President Trump delivered a speech Tuesday in a town in western Pennsylvania. That much we know. Was it the speech that was planned? Probably not as his words ranged all over the political and social map, mostly claiming credit for what he perceives as his own successes.

The campaign-style speech, more than an hour long, was ostensibly about the region’s extensive natural gas deposits and took place at a nearly completed Shell “cracker plant,” so-called because of the high-heat process that turns fracked natural gas into one of the precursors for plastic.

But Trump “meandered through several topics … trade, immigration, trucks, emoluments, his 2016 victory, union leaders, his poll numbers, the media, steel, China” and more, wrote pool reporter Toluse Olorunnipa.

Before touring the Pennsylvania Petrochemicals Complex in Potter, a village of fewer than 600 north of Pittsburgh, Trump spoke to thousands of construction workers at the site, claiming the $6 billion facility “would never have happened” without him.

In fact, Shell announced its plans to build the complex in 2012, when President Barack Obama was in office,” reports the Associated Press.

The speech, which was over an hour, had little to do with the new Shell plant and everything to do with whatever popped into Trump’s head.

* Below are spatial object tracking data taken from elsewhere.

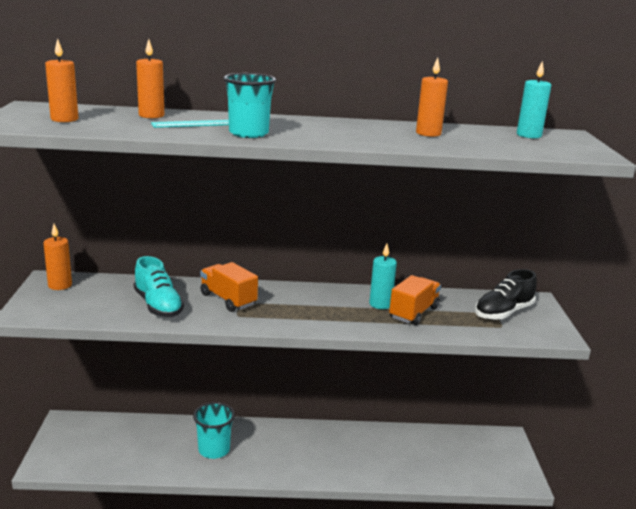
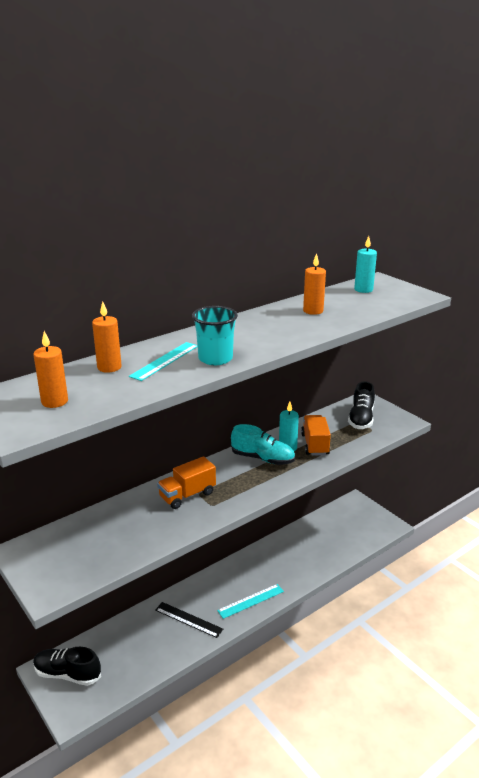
camera: 35 degrees left, 5 degrees up
orange candle [43,224,72,290] -> none
turquoise shoe [134,256,184,317] -> turquoise shoe moved to [231,424,295,465]
turquoise cup [193,402,235,459] -> black ruler [155,602,223,638]
orange truck [200,262,258,312] -> orange truck turned 45 degrees counterclockwise [157,456,216,509]
none -> black shoe [33,647,101,686]
none -> turquoise ruler [217,584,284,619]

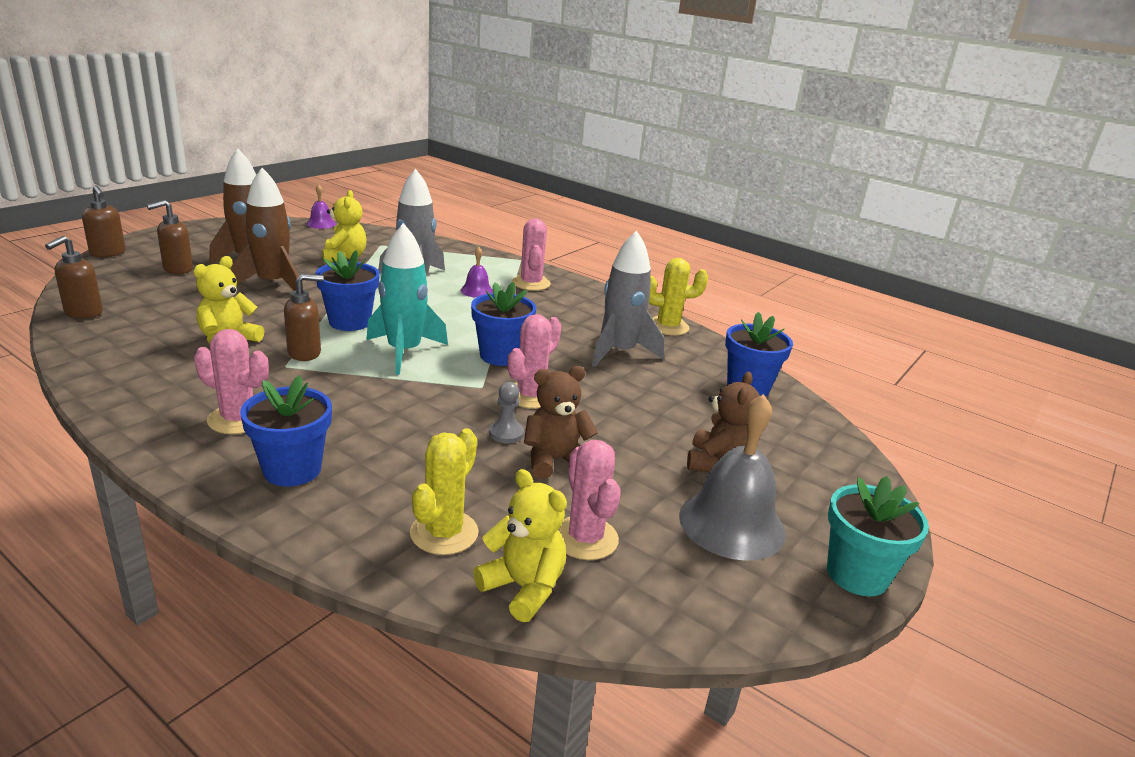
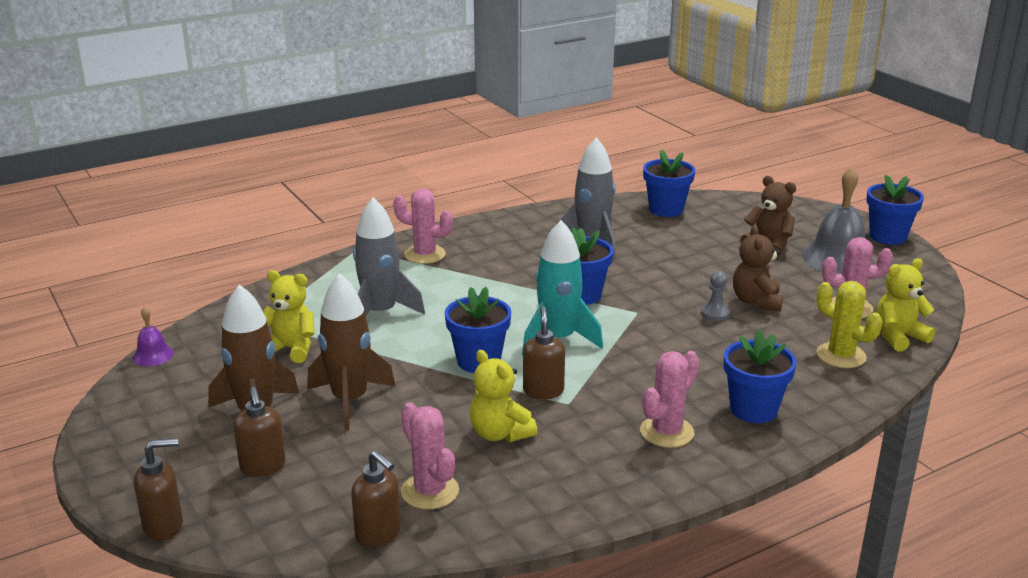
camera: 65 degrees left, 0 degrees up
purple bell [460,247,493,298] -> none
pink cactus [508,314,561,409] -> pink cactus moved to [401,403,459,510]
yellow cactus [649,258,708,335] -> none
turquoise flower pot [827,476,929,597] -> blue flower pot [866,175,924,245]

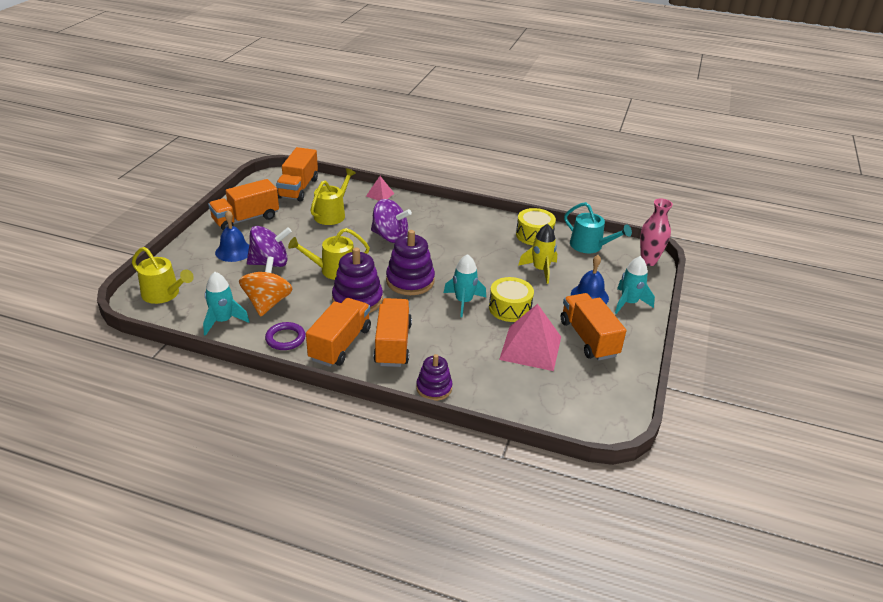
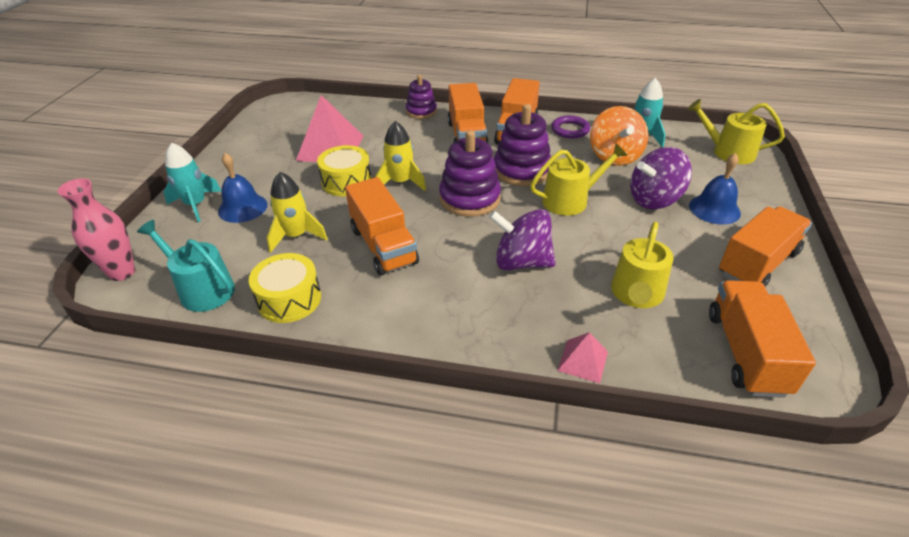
camera: 175 degrees right, 5 degrees up
turquoise rocket [444,254,486,317] -> yellow rocket [374,121,426,191]
orange truck [561,293,626,360] -> orange truck moved to [345,177,419,276]

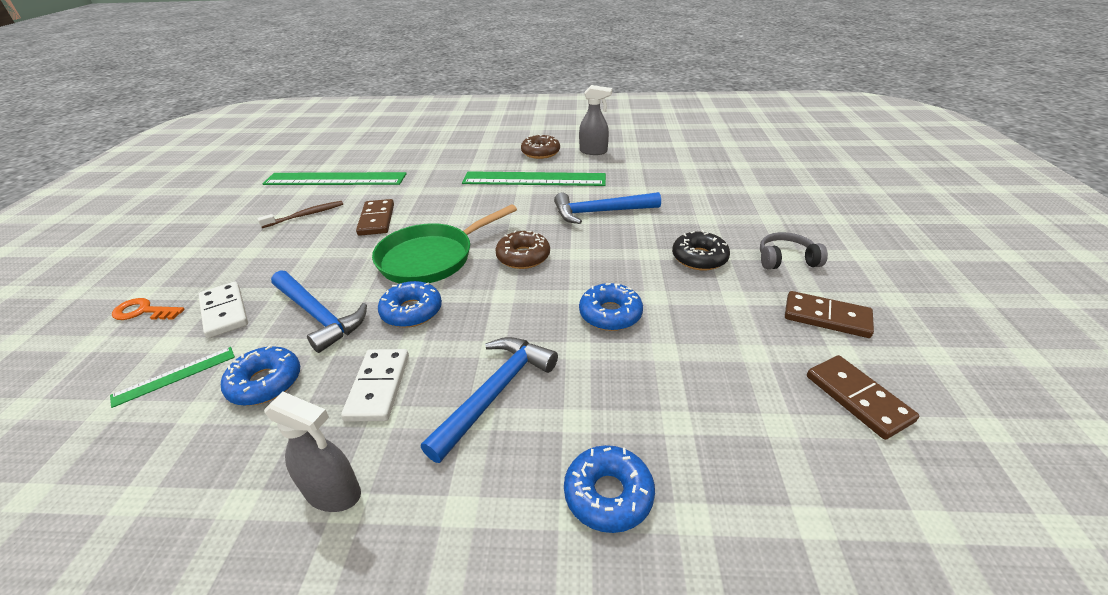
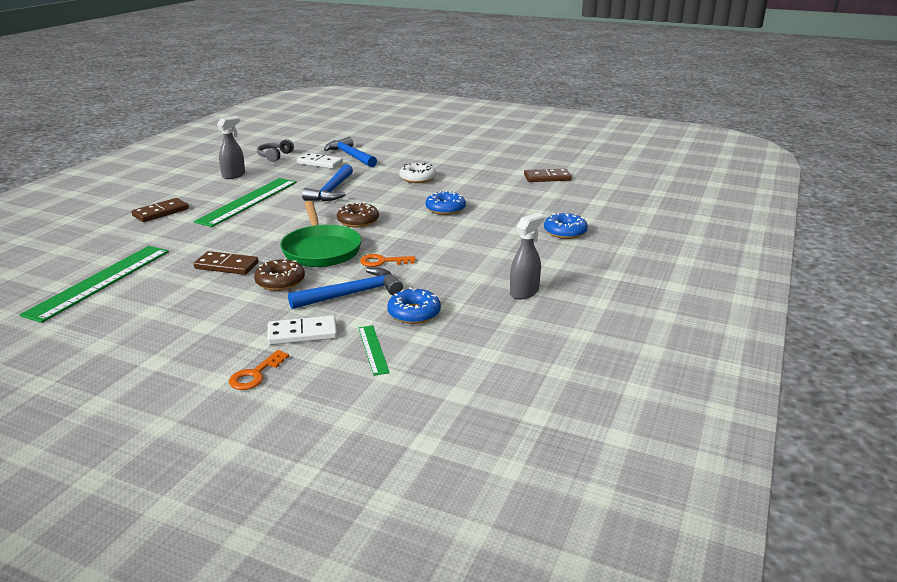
camera: 70 degrees left, 10 degrees down
brown toothbrush [258,201,343,228] -> none
white domino [341,349,409,422] -> white domino moved to [297,153,343,169]
blue donut [378,281,442,328] -> orange key [360,254,416,267]
blue hammer [421,337,558,463] -> blue hammer moved to [324,137,377,167]
brown donut [521,134,560,159] -> brown donut moved to [254,258,305,291]
black donut [672,230,730,270] -> white donut [400,163,436,183]
grey headphones [760,232,828,269] -> grey headphones moved to [257,139,294,162]
brown domino [785,291,874,338] -> brown domino moved to [131,198,189,222]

In his speech, Trump celebrated “clean, affordable, all American natural gas — powerful, clean, natural gas.”

But critics insist the new cracker plant will become the largest air polluter in western Pennsylvania.

The very notion of  “fracking for plastic” alarms environmentalists and other activists, “who warn of potential health and safety risks to nearby residents and bemoan the production of ever more plastic,” the AP says. 

For the workers who weren’t allowed to leave until Trump’s motorcade departed, it became tense as they had been standing for hours.